I had an interesting lunch with a coworker today, an Obama enthusiast. We've traded barbs and had some extended discussions over our differences in political outlook in the past, and he acknowledges that some of my positions are, even to his worldview, not wrong.
He's an open-minded kinda guy.
So he asked me, "How do we fix it?"
I've been thinking about it ever since. And tonight when I got home and checked the blog and the comments, I ran across this:
Kevin, if there is an honest history written of these times, it will agree with your premise that the gubmint school system was the essential mechanism by which the American people were tamed, neutered, and fitted with their slave collars.So, what's the answer? What went wrong? Assuming we get the chance, how do we correct the problems for Constitutional Republic of the U.S. V2.0?
Each of us has a sacred obligation not only to resist the coming Night, but to teach the ones behind us the difference between Night and Day.
See this quote from Fjordman here:
I've gradually come to the conclusion that the system cannot be fixed, and perhaps shouldn't be fixed. Not only does it have too many enemies, it also has too many internal contradictions. If we define the "system" as mass immigration from alien cultures, globalism, Multiculturalism and suppression of free speech in the name of "tolerance," then this is going to collapse.
It's inevitable.
The goal of Western survivalists — and that's what we are — should not be to "fix the system," but to be mentally and physically prepared for its collapse, and to develop coherent answers to what went wrong and prepare to implement the necessary remedies when the time comes. We need to seize the window of opportunity, and in order to do so, we need to define clearly what we want to achieve.
Let's roll. - Cabinboy
I told my colleague the same thing that Fijordman said, the system cannot be fixed. Two hundred-plus years of entropy have eroded the mechanism past the point of repair. The basic design was outstanding, but nothing is ever perfect.
Unfortunately it started off with an inherent flaw, the acceptance of chattel slavery. Granted, the whole thing was a no-go without that compromise, but we're still suffering the after-effects 219 years later. And, as pragmatic as the Founders were about human nature, I still think they underestimated human corruptibility and the human will to power. Back when I first saw Joss Whedon's film Serenity, these lines struck me perhaps the hardest:
Sure as I know anything, I know this - they will try again. Maybe on another world, maybe on this very ground swept clean. A year from now, ten? They will swing back to the belief that they can make people... better. And I do not hold to that.It faintly echos Robert A. Heinlein from my favorite novel, The Moon is a Harsh Mistress:
Must be a yearning deep in human heart to stop other people from doing as they please. Rules, laws - always for other fellow. A murky part of us, something we had before we came down out of trees, and failed to shuck when we stood up.In fact, I just had a
But we have to design around entropy.
Back when I wrote Game Over, Man, I quoted Mike from the now-defunct Feces Flinging Monkey on the topic of our legal system:
Personally, I think that the (unfortunate) bottom line is that the future of our freedom ultimately rests with the court's willingness to periodically reexamine the law. Lawmakers, and law enforcers, will always push the limits, and they will always win occasional gains. If the court is unwilling to revisit these issues over time and correct the damage done, then it's "game over" no matter what we do. This makes it a little easier for me to accept changes in the law where the cost is low and the benefits are significant. If I can't count on an occasional review, then the game is already lost.I then went on to point out to him that no such review really exists. Judges who wish to (in Alex Kozinski's words) "Constitutionalize their personal preferences" go ahead and do so, leaving honest and honorable judges below or on the same judicial level stuck with bad precedent. And if higher courts refuse to review (and they can), or worse, refuse to overturn (and they have), then cancer sets in, and cutting out that cancer later is painful and difficult, as we may be about to learn once again.

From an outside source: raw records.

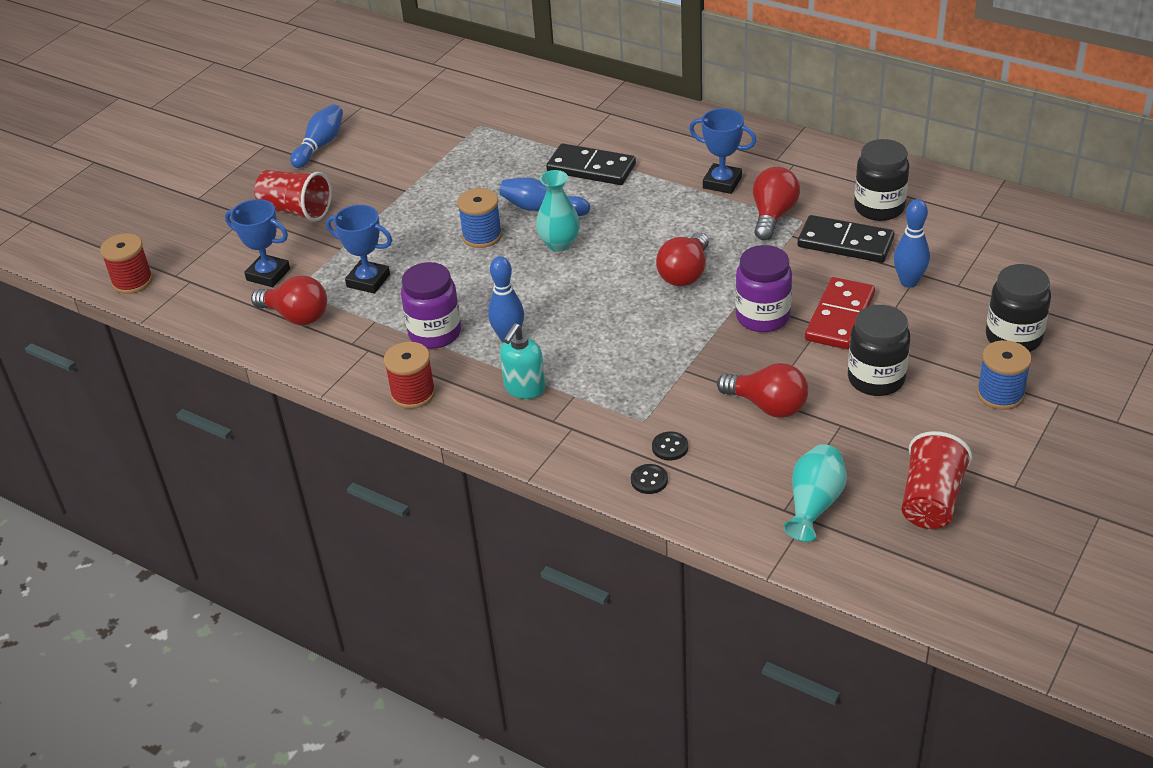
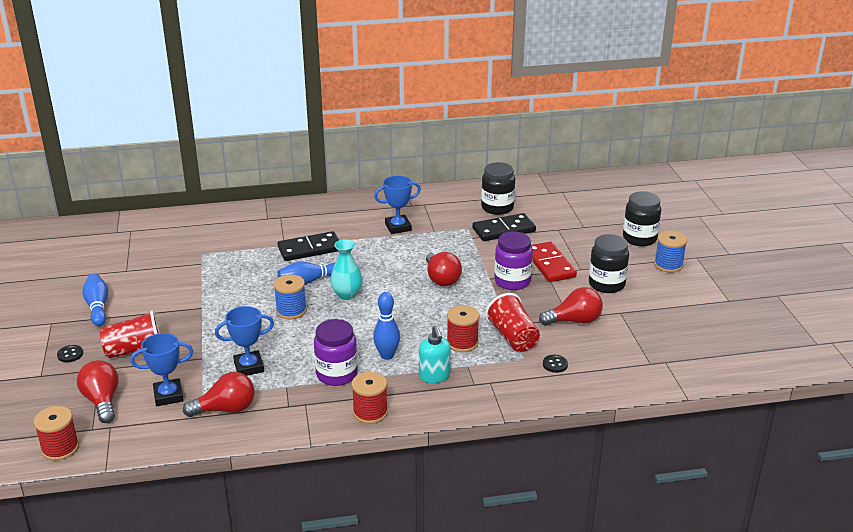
camera: 45 degrees left, 10 degrees down
black button [631,464,668,494] -> black button moved to [57,345,83,363]
red light bulb [753,167,800,240] -> red light bulb moved to [77,360,119,423]
turquoise vase [783,444,847,542] -> none
blue bowling pin [894,199,930,288] -> none
red cup [902,431,972,529] -> red cup moved to [485,293,540,352]
none -> red spool [447,305,479,352]

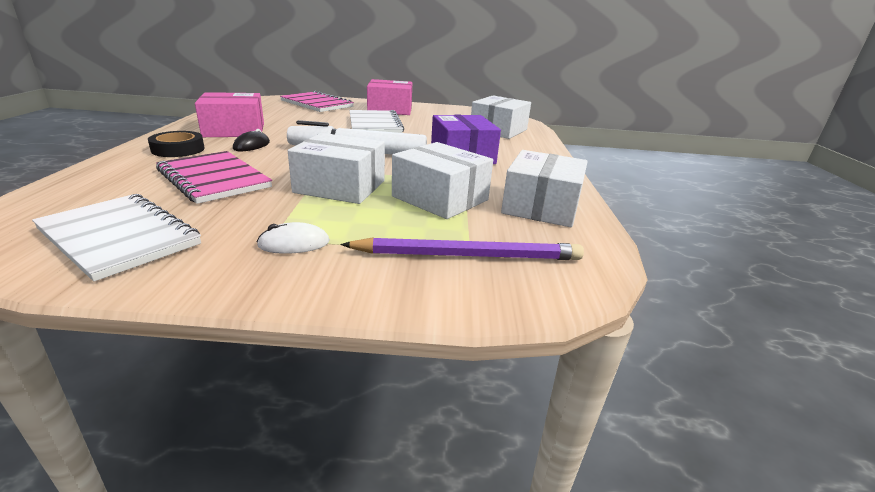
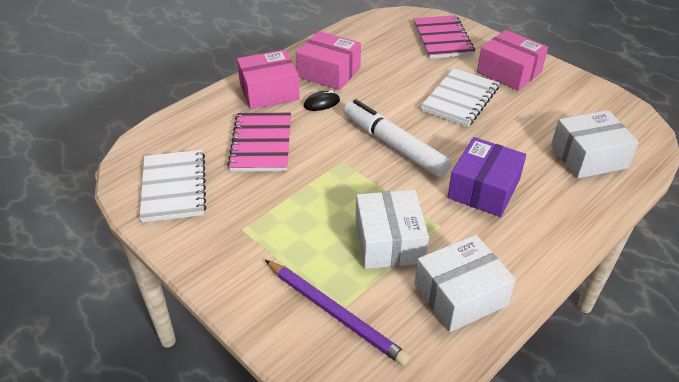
camera: 45 degrees right, 15 degrees up
black tape [148,131,205,157] -> pink box [237,50,300,109]
white mouse [257,222,330,254] -> none
white box [288,133,385,204] -> none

Second, as I noted in When Your Only Tool is a Hammer, and again Saturday in Pressing the "Reset" Button, Part II, the job description of legislator is "lawmaker". It's what they do. Rev. Donald Sensing put it quite graphically a while back:
A long time ago Steven Den Beste observed in an essay, "The job of bureaucrats is to regulate, and left to themselves, they will regulate everything they can." Celebrated author Robert Heinlein wrote, "In any advanced society, 'civil servant' is a euphemism for 'civil master.'" Both quotes are not exact, but they're pretty close. And they're both exactly right. Big government is itself apolitical. It cares not whose party is in power. It simply continues to grow. Its nourishment is that the people's money. Its excrement is more and more regulations and laws. Like the Terminator, "that's what it does, that's all it does."So for me, Priority Number One is limiting the number of laws, decrees, edicts, ordinances, precepts, proscriptions, regulations, and rules. Priority Number Two is periodic review of all existing laws, decrees, edicts, ordinances, precepts, proscriptions, regulations, and rules. ALL of 'em. That ought to keep the legislatures and courts busy enough to at least help with Priority Number One.
Honestly, that's as far as I've gotten. So what are YOUR ideas?